Digital subtraction angiography (DSA) has been an integral component to EVAR dating to the development and placement of the first EVAR grafts by Parodi et al in 1991.³ As early as the late 1990s, however, CTA and MRA have shown increased sensitivity for detecting complications during post-EVAR placement surveillance, including endoleak,^{39 41} with DSA falling out of favor due to the relatively high radiation, cost, and procedural time. Moreover, DSA is an invasive technique that requires direct arterial puncture and has a low but inherent risk for complications including pseudoaneurysm, arteriovenous fistulae, retroperitoneal hemorrhage, and arterial thrombosis.⁶⁹

DSA at the current time is appropriate in the treatment management of endoleak found on prior noninvasive imaging, or for preprocedural planning for EVAR revision or extension. Both transarterial- and translumbar-approach endoleak embolization are preceded by intravascular DSA, which can reveal the directionality of the leak and very frequently the culprit inflow vessel that may not be depicted on the noninvasive imaging^{70 71} (Fig. 7a).

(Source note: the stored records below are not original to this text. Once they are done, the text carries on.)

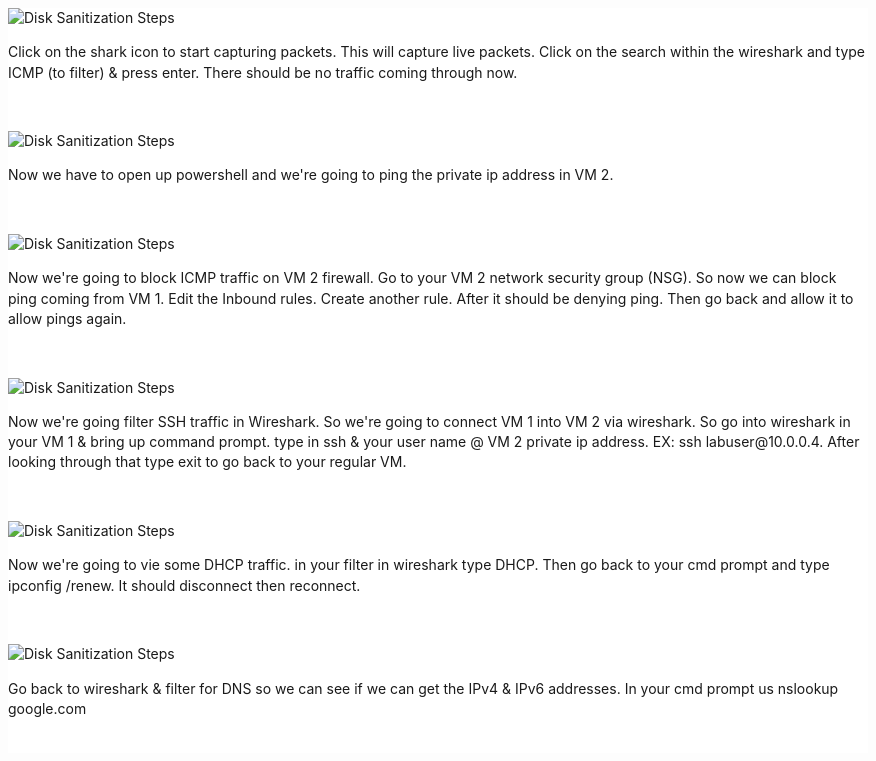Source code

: <p>
<img src="https://imgur.com/lENlipV.png" height="80%" width="80%" alt="Disk Sanitization Steps"/>
</p>
<p>
Click on the shark icon to start capturing packets. This will capture live packets. Click on the search within the wireshark and type ICMP (to filter) & press enter. There should be no traffic coming through now.
</p>
<br />

<p>
<img src="https://imgur.com/UEIATli.png" height="80%" width="80%" alt="Disk Sanitization Steps"/>
</p>
<p>
Now we have to open up powershell and we're going to ping the private ip address in VM 2. 
</p>
<br />

<p>
<img src="https://imgur.com/dkpL3wB.png" height="80%" width="80%" alt="Disk Sanitization Steps"/>
</p>
<p>
Now we're going to block ICMP traffic on VM 2 firewall. Go to your VM 2 network security group (NSG). So now we can block ping coming from VM 1. Edit the Inbound rules. Create another rule. After it should be denying ping. Then go back and allow it to allow pings again.  
</p>
<br />

<p>
<img src="https://imgur.com/pff3var.png" height="80%" width="80%" alt="Disk Sanitization Steps"/>
</p>
<p>
Now we're going filter SSH traffic in Wireshark. So we're going to connect VM 1 into VM 2 via wireshark. So go into wireshark in your VM 1 & bring up command prompt. type in ssh & your user name @ VM 2 private ip address. EX: ssh labuser@10.0.0.4. After looking through that type exit to go back to your regular VM.
</p>
<br />

<p>
<img src="https://imgur.com/NnnK3cL.png" height="80%" width="80%" alt="Disk Sanitization Steps"/>
</p>
<p>
Now we're going to vie some DHCP traffic. in your filter in wireshark type DHCP. Then go back to your cmd prompt and type ipconfig /renew. It should disconnect then reconnect.
</p>
<br />

<p>
<img src="https://imgur.com/cTaltGX.png" height="80%" width="80%" alt="Disk Sanitization Steps"/>
</p>
<p>
Go back to wireshark & filter for DNS so we can see if we can get the IPv4 & IPv6 addresses. In your cmd prompt us nslookup google.com
</p>
<br />
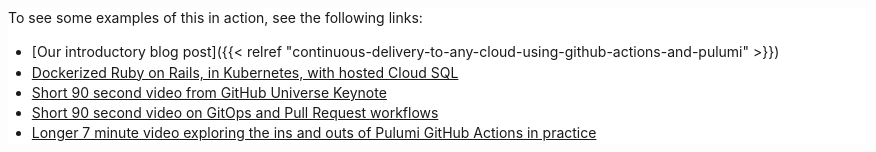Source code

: To see some examples of this in action, see the following links:

* [Our introductory blog post]({{< relref "continuous-delivery-to-any-cloud-using-github-actions-and-pulumi" >}})
* [Dockerized Ruby on Rails, in Kubernetes, with hosted Cloud SQL](https://github.com/pulumi/actions-example-gke-rails)
* [Short 90 second video from GitHub Universe Keynote](https://www.youtube.com/watch?time_continue=56&v=59SxB2uY9E0)
* [Short 90 second video on GitOps and Pull Request workflows](https://www.youtube.com/watch?v=MKbDVDBuKUA)
* [Longer 7 minute video exploring the ins and outs of Pulumi GitHub Actions in practice](https://www.youtube.com/watch?time_continue=1&v=1Et2TkuxqJg)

Postprocedure DSA allows the physician to bypass immediate follow-up noninvasive imaging (Fig. 7b).

Fig. 7.

Conventional angiography of EVAR. (a) Previously embolized endoleak via translumbar approach shows residual type 2 endoleak supplied via the IMA (circle), here injected through the marginal artery from an SMA approach; (b) successful coil embolization of the IMA with resolution of endoleak (arrow).

Conclusion

As the next generation of EVAR devices are created, the number of patients amenable to endovascular treatment of AAA will continue to grow. The role of surveillance imaging is an important adjunctive to EVAR, particularly given the breadth of complications. At the current time, at the authors' institution CTA is recommended as the gold standard for EVAR surveillance given its widespread availability and reproducibility. Within the limits of scanner technology, the authors recommend the incorporation of kVp dose reduction, single-phase unenhanced CTA, iterative reconstruction algorithms, and DE-CTA. At institutions where MRA is available, it is a feasible direct alternative in patients with nitinol stents or allergy to iodinated contrast. It is the authors' opinion that ultrasound technology is an adjunctive to other modalities, and at the very least should be incorporated with conventional radiography if used for surveillance. Conventional angiography is limited to therapeutic intervention in patients who have EVAR complications detected on noninvasive imaging surveillance.